Como no quería sumar aburrimiento al frío, yo me entretenía imaginando el origen y los sueños de los que estaban  a mi alrededor  en aquella cola casi inmóvil. De tanto haber pensado en ello, no me preguntaba ya  por   los  duros e injustos motivos que los habían  sacado de sus raíces, de sus costumbres o del cálido apoyo de los suyos. Me empeñaba en adivinar en sus rasgos qué venía buscando cada uno  y les adjudicaba  un sueño. Quizá el joven marroquí  que, apenas abrigado, miraba al frente sin mover un músculo de su cuerpo  no pensaba en un andamio sino en el pequeño local adonde haría llegar para la venta texturas, sabores y colores de su Tánger natal.  Y la joven -¿colombiana?¿ dominicana?- que apretaba  de vez en cuando el lazo elástico que  sujetaba su  cola de pelo negro brillante  estaba segura de que los primeros trabajos asistiendo como una nieta cariñosa a la anciana a la que su familia  no tenía tiempo de cuidar, era sólo el camino necesario hacia  el alegre salón de belleza que , sin duda montaría un día con las hermanas que   desde su país esperaban una llamada suya. Y aquel hombre de  no  mucha estatura,  pero con aspecto tan recio que  le hacía parecer cuadrado, quizá  planeaba….

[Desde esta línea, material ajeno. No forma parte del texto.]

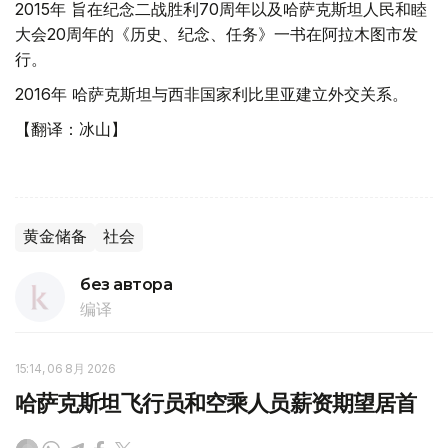
2015年 旨在纪念二战胜利70周年以及哈萨克斯坦人民和睦
大会20周年的《历史、纪念、任务》一书在阿拉木图市发
行。
2016年 哈萨克斯坦与西非国家利比里亚建立外交关系。
【翻译：冰山】
黄金储备
社会
без автора
编译
15:14, 06 8月 2026
哈萨克斯坦飞行员和空乘人员薪资期望居首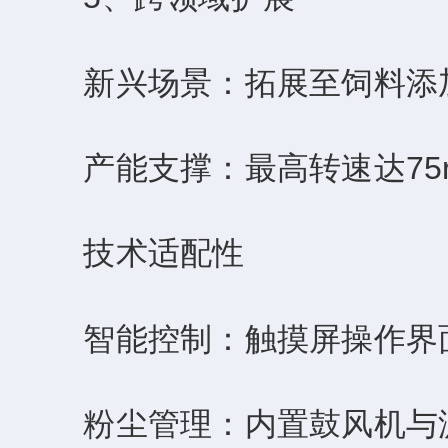
‌新兴场景‌：拓展至饲料添
‌产能支撑‌：最高转速达75
技术适配性
‌智能控制‌：触摸屏操作界
‌粉尘管理‌：内置鼓风机与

 No había dejado de hacer frío ni de soplar el viento que venía de la sierra cuando sentí que empezaba a sudar. Me quité la bufanda que había traído para improvisar algún abrigo sobre mi ropa todavía veraniega, pero el calor venía  de  más arriba; creí que iba a empezar a boquear como un pez fuera del agua. De haber durado esta sensación, no habría tenido más remedio que abandonar la cola y volver a casa sin hacer mi gestión. Lo conjuré sujetando mi imaginación  empeñada  en leer los sueños de futuro en aquellos rostros. No podía seguir mirándolos uno por uno porque empezaba a  envolverme  una nube tóxica  formada por la hilera de ilusiones  de los que avanzaban con aquella lentitud insoportable. Empecé entonces a preguntarme si  lo que me agobiaba, como si llevara sobre los hombros el  fardo en que se encerraran tantos  proyectos de futuro, era la sospecha de que  también a ellos los había seducido aquella  figura  que nunca he sabido definir, la misma que quedó aprisionada en la boca de la tinaja de Pandora.